**Assigned task**
Look through the lines below for the word "Wago", and copy every line that has it.

•••

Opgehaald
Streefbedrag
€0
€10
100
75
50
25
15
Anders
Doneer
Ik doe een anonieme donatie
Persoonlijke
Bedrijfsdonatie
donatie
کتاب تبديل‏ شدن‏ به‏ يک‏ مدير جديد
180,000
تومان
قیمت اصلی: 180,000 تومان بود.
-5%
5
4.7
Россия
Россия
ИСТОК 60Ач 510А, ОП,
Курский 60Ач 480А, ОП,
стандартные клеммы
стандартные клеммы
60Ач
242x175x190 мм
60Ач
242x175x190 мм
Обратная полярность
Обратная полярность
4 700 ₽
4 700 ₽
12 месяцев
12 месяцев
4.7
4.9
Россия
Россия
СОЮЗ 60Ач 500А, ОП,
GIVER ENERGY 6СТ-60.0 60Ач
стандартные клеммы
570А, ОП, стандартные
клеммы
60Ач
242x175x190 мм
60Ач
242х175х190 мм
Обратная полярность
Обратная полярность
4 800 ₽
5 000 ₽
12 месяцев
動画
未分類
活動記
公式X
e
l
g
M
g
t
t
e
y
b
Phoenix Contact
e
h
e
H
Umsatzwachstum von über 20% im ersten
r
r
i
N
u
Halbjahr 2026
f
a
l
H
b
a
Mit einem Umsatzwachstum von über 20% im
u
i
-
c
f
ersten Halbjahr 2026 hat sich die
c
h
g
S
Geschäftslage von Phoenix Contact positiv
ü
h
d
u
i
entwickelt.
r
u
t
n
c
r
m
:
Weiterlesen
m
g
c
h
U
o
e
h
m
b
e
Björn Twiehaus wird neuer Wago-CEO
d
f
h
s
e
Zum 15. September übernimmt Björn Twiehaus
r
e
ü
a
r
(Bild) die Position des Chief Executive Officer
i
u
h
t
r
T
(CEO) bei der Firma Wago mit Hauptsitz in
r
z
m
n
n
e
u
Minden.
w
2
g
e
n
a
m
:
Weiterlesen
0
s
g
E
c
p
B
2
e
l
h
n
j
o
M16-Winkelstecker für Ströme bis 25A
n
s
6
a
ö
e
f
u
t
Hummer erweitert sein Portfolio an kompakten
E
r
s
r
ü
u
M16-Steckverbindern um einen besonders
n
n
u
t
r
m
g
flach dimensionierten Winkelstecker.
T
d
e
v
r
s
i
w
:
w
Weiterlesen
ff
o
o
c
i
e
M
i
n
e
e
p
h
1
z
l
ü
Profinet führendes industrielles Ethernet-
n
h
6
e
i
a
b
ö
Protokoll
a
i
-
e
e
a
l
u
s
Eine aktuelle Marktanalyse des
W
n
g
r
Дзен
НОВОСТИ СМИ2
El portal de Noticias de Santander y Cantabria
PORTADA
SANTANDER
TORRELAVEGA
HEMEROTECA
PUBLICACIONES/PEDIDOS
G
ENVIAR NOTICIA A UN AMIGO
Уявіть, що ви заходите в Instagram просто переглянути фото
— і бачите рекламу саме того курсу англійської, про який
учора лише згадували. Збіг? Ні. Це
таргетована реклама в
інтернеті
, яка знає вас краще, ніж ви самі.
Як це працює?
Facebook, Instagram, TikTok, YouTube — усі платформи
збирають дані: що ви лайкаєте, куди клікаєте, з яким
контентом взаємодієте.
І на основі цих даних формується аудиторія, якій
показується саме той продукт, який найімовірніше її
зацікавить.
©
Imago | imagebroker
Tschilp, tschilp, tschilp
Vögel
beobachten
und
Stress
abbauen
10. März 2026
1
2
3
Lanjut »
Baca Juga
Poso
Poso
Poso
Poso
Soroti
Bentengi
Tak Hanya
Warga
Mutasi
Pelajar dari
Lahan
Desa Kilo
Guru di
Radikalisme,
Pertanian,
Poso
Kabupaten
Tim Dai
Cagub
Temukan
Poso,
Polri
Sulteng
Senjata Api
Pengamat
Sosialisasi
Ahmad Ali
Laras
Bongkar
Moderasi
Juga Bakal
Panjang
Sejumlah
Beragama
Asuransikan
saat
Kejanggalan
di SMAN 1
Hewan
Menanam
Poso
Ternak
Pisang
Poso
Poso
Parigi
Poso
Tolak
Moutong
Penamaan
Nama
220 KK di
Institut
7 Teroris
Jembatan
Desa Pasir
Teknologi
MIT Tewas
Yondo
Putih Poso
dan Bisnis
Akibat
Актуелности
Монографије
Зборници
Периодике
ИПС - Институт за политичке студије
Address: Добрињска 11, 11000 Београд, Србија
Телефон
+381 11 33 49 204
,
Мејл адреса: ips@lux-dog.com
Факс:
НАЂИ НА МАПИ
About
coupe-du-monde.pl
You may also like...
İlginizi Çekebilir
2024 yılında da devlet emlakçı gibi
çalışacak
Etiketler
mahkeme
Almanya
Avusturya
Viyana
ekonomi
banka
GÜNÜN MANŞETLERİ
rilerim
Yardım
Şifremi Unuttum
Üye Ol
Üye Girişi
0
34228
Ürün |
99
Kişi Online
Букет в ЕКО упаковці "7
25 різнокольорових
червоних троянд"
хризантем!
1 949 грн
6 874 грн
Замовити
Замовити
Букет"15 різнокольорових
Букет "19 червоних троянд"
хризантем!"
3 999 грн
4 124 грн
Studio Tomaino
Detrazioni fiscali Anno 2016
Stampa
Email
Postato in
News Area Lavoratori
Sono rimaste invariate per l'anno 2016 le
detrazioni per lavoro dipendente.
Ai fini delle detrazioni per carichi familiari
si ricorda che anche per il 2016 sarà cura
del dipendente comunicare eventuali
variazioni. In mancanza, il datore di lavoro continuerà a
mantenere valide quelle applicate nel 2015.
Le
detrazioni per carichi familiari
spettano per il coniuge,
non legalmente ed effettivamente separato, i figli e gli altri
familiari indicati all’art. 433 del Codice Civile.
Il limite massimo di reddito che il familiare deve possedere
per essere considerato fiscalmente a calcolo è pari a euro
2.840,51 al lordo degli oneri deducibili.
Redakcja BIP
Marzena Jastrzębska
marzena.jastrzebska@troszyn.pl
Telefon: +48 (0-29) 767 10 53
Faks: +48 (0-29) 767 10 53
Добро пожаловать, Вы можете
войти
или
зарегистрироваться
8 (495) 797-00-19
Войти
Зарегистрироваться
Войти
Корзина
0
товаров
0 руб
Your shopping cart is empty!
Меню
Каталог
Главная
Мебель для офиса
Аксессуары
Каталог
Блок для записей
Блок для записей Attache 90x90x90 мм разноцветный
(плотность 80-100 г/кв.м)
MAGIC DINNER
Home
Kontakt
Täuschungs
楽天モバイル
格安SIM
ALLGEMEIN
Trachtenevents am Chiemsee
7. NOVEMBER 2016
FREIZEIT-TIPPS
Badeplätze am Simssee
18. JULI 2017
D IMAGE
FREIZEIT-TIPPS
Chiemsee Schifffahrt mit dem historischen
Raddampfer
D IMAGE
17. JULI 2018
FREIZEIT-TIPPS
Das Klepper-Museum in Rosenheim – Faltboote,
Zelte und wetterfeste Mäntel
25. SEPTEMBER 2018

•••

**Answer space**
Björn Twiehaus wird neuer Wago-CEO
(CEO) bei der Firma Wago mit Hauptsitz in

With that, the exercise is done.